ACTIONS TO TAKE
a: In the article on humanities education, how many people responded to the survey commissioned by the AAC&U?
b: According to the article on humanities education, what has given a humanities-based education a bad rap recently?
c: Extend the article on humanities education, picking up after its last sentence.

SELECTED EXTRACT
◆ ◆ ◆ ◆ ◆ ◆ ◆

It is no secret that a humanities-based education has received a bad rap in recent times. The global economic crisis, which has eroded middle-class incomes, the rise of digital technologies, and a mindset that associates professional success with a STEM or Business degree, have all played their part.

Who needs a degree in the humanities, skeptics say; it is a sort of Ivory Tower for the self-indulgent, those naïve—or idle— enough to spend time philosophizing on the human condition instead of grappling with life’s practical challenges. And why should parents waste a fortune so their children can undertake a useless degree?

Enrollment figures in humanities programs in European and US universities tell the sad tale of humanities’ loss of momentum. A recent article in The New Yorker bearing the ominous title “The End of the English Major” tells us that the number of students in the US majoring in literature and history programs has dropped by no less than a third over the past decade.

And yet, contrary to public perceptions, it is becoming more and more apparent that employers are looking for the very skills that a humanities-based education can offer.

A 2019 article in the Harvard Business Review reported on outcomes of a survey commissioned by the Association of American Colleges and Universities (AAC&U). The point of the survey was to identify the skill set most desirable in the 21st-century job market.

Responses by 501 business executives and 500 hiring managers, overwhelmingly showed that the most valued types of college learning involve a broad knowledge base, critical thinking, ethical judgment, team work, and the ability to communicate–all of which are cornerstones of a humanities-based education.

◆ ◆ ◆ ◆ ◆ ◆ ◆

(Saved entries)
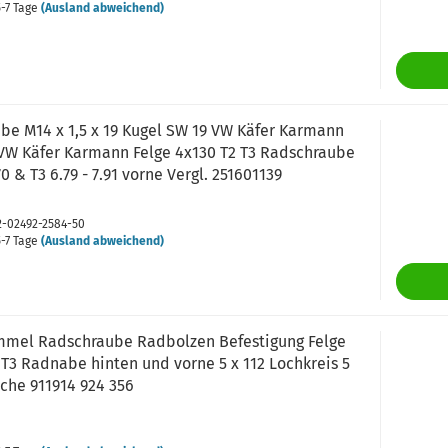
-7 Tage
(Ausland abweichend)
be M14 x 1,5 x 19 Kugel SW 19 VW Käfer Karmann
 VW Käfer Karmann Felge 4x130 T2 T3 Radschraube
70 & T3 6.79 - 7.91 vorne Vergl. 251601139
02-02492-2584-50
-7 Tage
(Ausland abweichend)
mel Radschraube Radbolzen Befestigung Felge
T3 Radnabe hinten und vorne 5 x 112 Lochkreis 5
che 911914 924 356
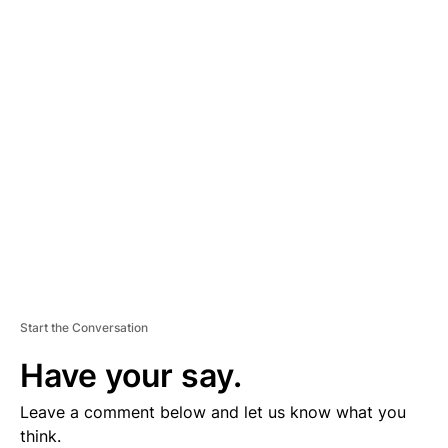
A
D
V
E
R
TI
S
E
M
E
N
T
Start the Conversation
Have your say.
Leave a comment below and let us know what you
think.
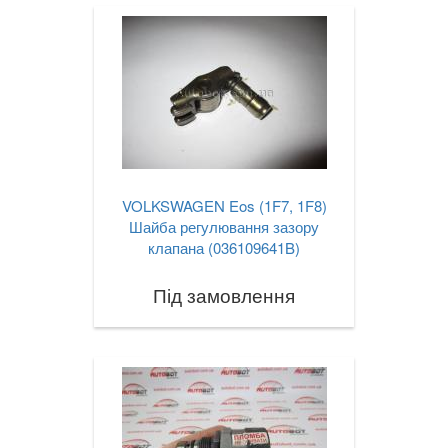
VOLKSWAGEN Eos (1F7, 1F8)
Шайба регулювання зазору
клапана (036109641B)
Під замовлення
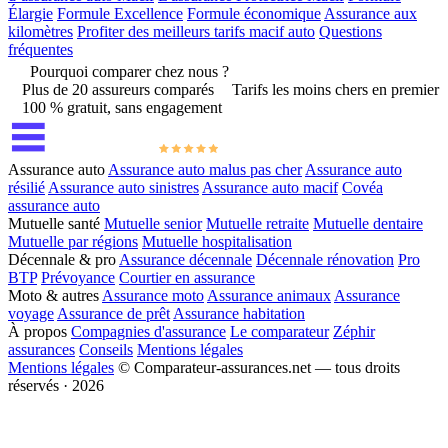
Élargie
Formule Excellence
Formule économique
Assurance aux
kilomètres
Profiter des meilleurs tarifs macif auto
Questions
fréquentes
Pourquoi comparer chez nous ?
Plus de 20 assureurs comparés
Tarifs les moins chers en premier
100 % gratuit, sans engagement
Assurance auto
Assurance auto malus pas cher
Assurance auto
résilié
Assurance auto sinistres
Assurance auto macif
Covéa
assurance auto
Mutuelle santé
Mutuelle senior
Mutuelle retraite
Mutuelle dentaire
Mutuelle par régions
Mutuelle hospitalisation
Décennale & pro
Assurance décennale
Décennale rénovation
Pro
BTP
Prévoyance
Courtier en assurance
Moto & autres
Assurance moto
Assurance animaux
Assurance
voyage
Assurance de prêt
Assurance habitation
À propos
Compagnies d'assurance
Le comparateur
Zéphir
assurances
Conseils
Mentions légales
Mentions légales
© Comparateur-assurances.net — tous droits
réservés · 2026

◆ ◆ ◆ ◆ ◆ ◆ ◆

ACTIVITY ANSWERS
a: 501 business executives and 500 hiring managers responded.

b: The global economic crisis eroded middle-class incomes, and digital technologies rose. A mindset that ties professional success to a STEM or Business degree also contributed.

c:
Likewise, in March 2023, the UK Higher Education Policy Institute identified a strong correlation between the skills of humanities graduates and the skills valued by employers in eight of the ten fastest growing sectors.

And not only that: a 2020 report by the British Academy shows that arts, humanities and social science degree holders land jobs in eight of the ten fastest-growing sectors of the economy—including the tech and media industries—more often than their STEM graduate counterparts.

So, what makes a humanities graduate competitive in today’s job market? The answer is their potential for creativity and innovation, which in turn requires knowledge of cultures and historical traditions, a deep understanding of semantics, and an ability to select, integrate and synthesize information.

No wonder, then, that a humanities education proves a powerful career perk—especially when combined with training in technology. In recent years, for instance, there has been growing interest in the field of digital humanities, an area at the intersection of humanities disciplines and computing or digital technologies.

The American-style system of higher education offers one additional advantage here, by offering the possibility of transdisciplinary studies through a double-major—such as pursing a humanities degree in parallel with a degree in, say, communication, management, computer science, etc.

Only this year, Oxford University released data on the career destinations of 9,000 humanities graduates from 2000 to 2019; they show that “studying a humanities subject can transform working life,” because humanities graduates possess more “resilience and adaptability.”

Add to this both cross-cultural understanding and awareness of ethical issues, which are pivotal ingredients at every level of professional life in the global economy, and the answer to the question “Are the humanities dead?” becomes a no-brainer:

The humanities are not only not dead, they are here to stay.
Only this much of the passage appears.